What search commands in Hunk kick off reducers vs. trying to collection data via a streaming session? I ask, since I looked at the search log for a query of search index=vir-test minutesago=60.
06-17-2015 21:58:42.616 INFO ERP.isa-prod - SplunkMR$SearchHandler - Reduce search: null
06-17-2015 21:58:42.617 INFO ERP.isa-prod - SplunkMR$SearchHandler - Search mode: stream
06-17-2015 21:58:42.617 INFO ERP.isa-prod - SplunkMR$SearchHandler - setting requiredFields=*
Based on the data, it appears that a streaming job was kicked off (not too fast). I have looked at
http://docs.splunk.com/Documentation/Hunk/6.2.3/Hunk/distributableandnondistributablesearchcommands , but it isn't clear as to which commands kick of a reducer.

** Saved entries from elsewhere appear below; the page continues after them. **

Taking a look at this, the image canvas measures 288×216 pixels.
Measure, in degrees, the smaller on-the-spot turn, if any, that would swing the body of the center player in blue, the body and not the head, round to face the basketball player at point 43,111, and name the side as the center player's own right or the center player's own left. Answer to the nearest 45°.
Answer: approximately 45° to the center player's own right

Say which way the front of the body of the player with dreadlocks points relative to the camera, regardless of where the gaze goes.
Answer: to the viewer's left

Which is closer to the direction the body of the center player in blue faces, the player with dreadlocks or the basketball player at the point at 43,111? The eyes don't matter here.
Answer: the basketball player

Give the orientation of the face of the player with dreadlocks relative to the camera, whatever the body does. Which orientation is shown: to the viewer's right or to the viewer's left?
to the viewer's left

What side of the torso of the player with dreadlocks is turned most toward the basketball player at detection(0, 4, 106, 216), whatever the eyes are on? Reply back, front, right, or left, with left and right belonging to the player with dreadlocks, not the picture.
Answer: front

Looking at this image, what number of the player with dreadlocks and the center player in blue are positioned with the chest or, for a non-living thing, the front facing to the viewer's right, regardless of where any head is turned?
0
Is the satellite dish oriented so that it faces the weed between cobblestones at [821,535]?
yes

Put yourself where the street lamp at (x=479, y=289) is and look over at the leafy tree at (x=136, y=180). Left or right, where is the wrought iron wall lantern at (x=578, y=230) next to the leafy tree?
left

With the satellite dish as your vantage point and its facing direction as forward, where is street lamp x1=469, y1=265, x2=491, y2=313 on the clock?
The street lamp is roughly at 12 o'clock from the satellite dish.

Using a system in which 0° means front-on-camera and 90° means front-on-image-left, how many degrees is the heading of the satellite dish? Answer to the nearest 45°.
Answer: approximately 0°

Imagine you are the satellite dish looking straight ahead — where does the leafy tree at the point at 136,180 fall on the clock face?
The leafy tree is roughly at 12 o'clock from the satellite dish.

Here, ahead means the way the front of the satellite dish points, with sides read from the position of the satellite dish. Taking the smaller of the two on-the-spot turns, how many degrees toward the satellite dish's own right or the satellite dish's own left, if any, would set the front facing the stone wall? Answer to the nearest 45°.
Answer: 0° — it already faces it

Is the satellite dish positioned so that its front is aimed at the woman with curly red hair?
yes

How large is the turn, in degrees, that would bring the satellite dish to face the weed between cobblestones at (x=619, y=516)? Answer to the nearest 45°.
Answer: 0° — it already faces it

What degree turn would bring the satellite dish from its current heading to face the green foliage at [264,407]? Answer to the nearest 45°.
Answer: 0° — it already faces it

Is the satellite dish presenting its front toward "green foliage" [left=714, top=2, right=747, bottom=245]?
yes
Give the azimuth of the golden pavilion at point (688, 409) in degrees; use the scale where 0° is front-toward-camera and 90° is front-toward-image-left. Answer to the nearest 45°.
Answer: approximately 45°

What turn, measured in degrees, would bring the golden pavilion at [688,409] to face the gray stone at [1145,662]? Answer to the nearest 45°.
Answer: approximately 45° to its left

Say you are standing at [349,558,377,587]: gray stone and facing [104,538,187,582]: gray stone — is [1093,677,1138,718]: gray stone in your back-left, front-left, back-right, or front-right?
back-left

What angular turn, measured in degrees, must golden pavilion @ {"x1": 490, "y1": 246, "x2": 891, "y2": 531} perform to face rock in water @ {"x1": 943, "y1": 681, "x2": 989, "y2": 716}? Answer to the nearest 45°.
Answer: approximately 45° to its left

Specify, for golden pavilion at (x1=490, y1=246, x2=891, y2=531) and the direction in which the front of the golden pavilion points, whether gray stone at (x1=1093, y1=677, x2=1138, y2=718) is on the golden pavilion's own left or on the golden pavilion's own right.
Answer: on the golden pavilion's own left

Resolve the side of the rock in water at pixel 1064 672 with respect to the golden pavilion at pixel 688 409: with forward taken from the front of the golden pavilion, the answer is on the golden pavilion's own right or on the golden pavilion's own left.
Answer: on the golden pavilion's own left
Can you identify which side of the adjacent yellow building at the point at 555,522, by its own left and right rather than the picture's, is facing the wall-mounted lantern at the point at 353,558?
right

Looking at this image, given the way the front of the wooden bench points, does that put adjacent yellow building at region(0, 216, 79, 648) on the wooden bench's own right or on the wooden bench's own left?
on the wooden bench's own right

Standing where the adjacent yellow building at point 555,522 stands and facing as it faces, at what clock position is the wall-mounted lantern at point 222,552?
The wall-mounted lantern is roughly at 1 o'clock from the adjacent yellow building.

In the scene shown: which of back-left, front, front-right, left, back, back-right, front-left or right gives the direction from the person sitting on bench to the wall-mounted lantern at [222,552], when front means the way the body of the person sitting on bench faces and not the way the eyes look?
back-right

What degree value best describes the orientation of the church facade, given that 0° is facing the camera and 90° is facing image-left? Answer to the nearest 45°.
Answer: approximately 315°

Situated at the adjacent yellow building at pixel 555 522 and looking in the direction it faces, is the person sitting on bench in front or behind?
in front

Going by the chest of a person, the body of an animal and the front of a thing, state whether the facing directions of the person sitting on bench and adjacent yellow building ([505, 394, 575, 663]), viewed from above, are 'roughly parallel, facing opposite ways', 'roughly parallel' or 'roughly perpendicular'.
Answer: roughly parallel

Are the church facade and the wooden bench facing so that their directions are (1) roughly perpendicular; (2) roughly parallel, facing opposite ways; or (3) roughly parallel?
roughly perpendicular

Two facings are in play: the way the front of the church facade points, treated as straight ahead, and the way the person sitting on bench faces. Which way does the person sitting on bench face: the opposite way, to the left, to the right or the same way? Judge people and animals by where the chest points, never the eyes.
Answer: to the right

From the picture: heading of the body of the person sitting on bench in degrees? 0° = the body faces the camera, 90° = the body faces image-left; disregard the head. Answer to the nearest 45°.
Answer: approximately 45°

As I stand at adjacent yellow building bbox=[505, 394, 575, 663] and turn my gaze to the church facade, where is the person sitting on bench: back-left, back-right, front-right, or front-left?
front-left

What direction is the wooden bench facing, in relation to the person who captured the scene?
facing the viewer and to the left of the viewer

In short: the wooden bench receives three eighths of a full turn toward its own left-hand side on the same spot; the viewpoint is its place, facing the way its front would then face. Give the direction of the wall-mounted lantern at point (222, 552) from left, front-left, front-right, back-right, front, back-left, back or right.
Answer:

A map-only MR job will be submitted to Hadoop when the search a) contains any reporting / transforming commands (assuming verbose mode is not in use) or b) the search contains filtering predicates
http://docs.splunk.com/Documentation/Splunk/6.2.3/Search/Aboutreportingcommands
For example:
index=vir-test <<-- that's just streaming data
index=vir-test error OR warn <<-- this should kick off a MR job
index=vir-test | stats count by my_field <<-- this should kick off a MR job
index=vir-test error OR warn
is intriguing.
I tried -
index=xxxx source = "*part-m-00078*" OR source = "*part-m-00079*"
I see the MapR job running, but the query runs at a very slow speed.
Weird thing.
RE: A map-only MR job will be submitted to Hadoop...
So Hunk will never kick-off a reducer job on the hadoop side?
That's correct. The reduce function happens on Hunk search head.